Improving services: procedures and practices
Regarding T&I services, the project recommended that:
- a national specialist team be established to coordinate the translation, production and distribution of material for organisations involved in emergency situations, to be uploaded to social media pages and websites during all phases of natural hazard emergencies
- T&I agencies produce video material in accordance with the Australian Communications Consumer Action Network (ACCAN) guidelines for translating English into Auslan
- emergency and recovery service organisations develop procedures to produce Auslan translations of prepared material, and provide English>Auslan interpreting during the response and recovery stages of emergency situations, including adherence to best practice protocols in the appointment of T/Is to ensure OH&S requirements are met.

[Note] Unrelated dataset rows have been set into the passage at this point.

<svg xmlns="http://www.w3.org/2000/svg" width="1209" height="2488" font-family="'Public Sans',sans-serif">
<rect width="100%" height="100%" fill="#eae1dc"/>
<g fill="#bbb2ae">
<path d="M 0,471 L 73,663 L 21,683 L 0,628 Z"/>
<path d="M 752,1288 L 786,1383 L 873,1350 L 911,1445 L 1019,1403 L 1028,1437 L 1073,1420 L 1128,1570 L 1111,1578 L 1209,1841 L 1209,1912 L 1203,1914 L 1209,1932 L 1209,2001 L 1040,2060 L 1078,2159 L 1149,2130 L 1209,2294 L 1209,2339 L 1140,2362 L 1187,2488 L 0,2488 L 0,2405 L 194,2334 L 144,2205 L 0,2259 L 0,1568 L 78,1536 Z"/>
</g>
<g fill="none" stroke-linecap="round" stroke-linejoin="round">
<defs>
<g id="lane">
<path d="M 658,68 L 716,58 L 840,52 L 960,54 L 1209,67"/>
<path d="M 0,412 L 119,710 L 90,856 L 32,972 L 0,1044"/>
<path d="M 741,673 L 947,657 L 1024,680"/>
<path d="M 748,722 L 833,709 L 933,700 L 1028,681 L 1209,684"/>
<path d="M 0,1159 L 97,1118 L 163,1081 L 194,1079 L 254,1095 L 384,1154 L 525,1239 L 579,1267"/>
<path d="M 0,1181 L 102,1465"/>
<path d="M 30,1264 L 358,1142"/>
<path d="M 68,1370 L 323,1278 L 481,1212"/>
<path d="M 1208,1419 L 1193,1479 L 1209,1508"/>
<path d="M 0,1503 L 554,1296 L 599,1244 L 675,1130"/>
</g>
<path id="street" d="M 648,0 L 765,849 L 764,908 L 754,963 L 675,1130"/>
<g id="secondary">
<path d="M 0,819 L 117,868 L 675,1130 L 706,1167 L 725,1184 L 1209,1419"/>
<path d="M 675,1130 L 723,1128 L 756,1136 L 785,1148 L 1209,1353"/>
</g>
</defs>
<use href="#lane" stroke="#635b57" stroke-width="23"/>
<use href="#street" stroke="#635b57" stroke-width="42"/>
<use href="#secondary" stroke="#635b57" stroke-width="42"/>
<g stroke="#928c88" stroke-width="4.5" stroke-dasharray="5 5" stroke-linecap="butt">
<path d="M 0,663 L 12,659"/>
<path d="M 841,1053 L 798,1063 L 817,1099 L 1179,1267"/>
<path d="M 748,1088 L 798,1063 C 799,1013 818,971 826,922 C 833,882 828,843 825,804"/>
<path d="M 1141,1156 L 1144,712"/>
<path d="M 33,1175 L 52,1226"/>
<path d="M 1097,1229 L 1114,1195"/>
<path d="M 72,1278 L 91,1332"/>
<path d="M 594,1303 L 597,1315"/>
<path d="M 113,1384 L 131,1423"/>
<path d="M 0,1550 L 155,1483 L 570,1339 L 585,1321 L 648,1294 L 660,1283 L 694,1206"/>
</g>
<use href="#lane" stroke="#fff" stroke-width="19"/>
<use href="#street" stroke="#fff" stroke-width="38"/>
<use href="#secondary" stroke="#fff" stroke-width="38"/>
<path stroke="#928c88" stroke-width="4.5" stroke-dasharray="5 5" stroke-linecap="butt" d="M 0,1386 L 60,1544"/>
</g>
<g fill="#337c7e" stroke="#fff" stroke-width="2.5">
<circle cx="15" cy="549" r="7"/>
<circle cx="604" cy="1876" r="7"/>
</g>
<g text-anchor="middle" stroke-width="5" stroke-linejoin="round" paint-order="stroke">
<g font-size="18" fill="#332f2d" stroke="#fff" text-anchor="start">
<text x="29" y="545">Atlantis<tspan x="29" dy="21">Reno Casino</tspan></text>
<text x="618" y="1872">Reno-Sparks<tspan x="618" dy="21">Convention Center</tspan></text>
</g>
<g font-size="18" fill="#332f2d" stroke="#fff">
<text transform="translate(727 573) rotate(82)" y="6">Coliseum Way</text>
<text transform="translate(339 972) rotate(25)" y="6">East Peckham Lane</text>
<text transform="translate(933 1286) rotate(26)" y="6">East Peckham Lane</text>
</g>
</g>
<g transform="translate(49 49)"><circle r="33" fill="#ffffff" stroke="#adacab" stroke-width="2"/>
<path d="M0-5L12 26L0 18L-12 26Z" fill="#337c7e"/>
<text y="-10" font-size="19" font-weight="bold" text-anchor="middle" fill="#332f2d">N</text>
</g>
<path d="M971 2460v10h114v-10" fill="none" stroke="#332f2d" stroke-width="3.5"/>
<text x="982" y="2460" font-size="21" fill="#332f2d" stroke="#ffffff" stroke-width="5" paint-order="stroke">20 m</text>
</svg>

The national guidelines, strategies and resources developed by the project were combined with related projects carried out in Victoria, Queensland and New South Wales to compile the National Auslan Communications for Emergencies website: www.auslanemergency.com.au
The site includes up-to-date and accessible Auslan and English language emergency-related resources for Deaf, Deafblind and hard of hearing Australians; state-based information on Auslan<>English interpreters; and best practice guidelines and training strategy resources for use by television broadcasters and emergency service organisations.
Julie Judd is a practising English>Auslan conference interpreter with over 30 years’ experience in the field. She holds a Bachelor of Education in LOTE (Auslan) from La Trobe University and an MA in Auslan-English Interpreting from Macquarie University, and has trained in diagnostic performance analysis (interpreting) with Northern Colorado University. In addition to coordinating the National Auslan Communication for Emergencies Project in 2017, Julie has delivered workshops and reflective practice training sessions to T/Is nationwide. Julie is currently chair of ASLIA (the Australian Sign Language Interpreters’ Association) and vice president of ASLIA Victoria.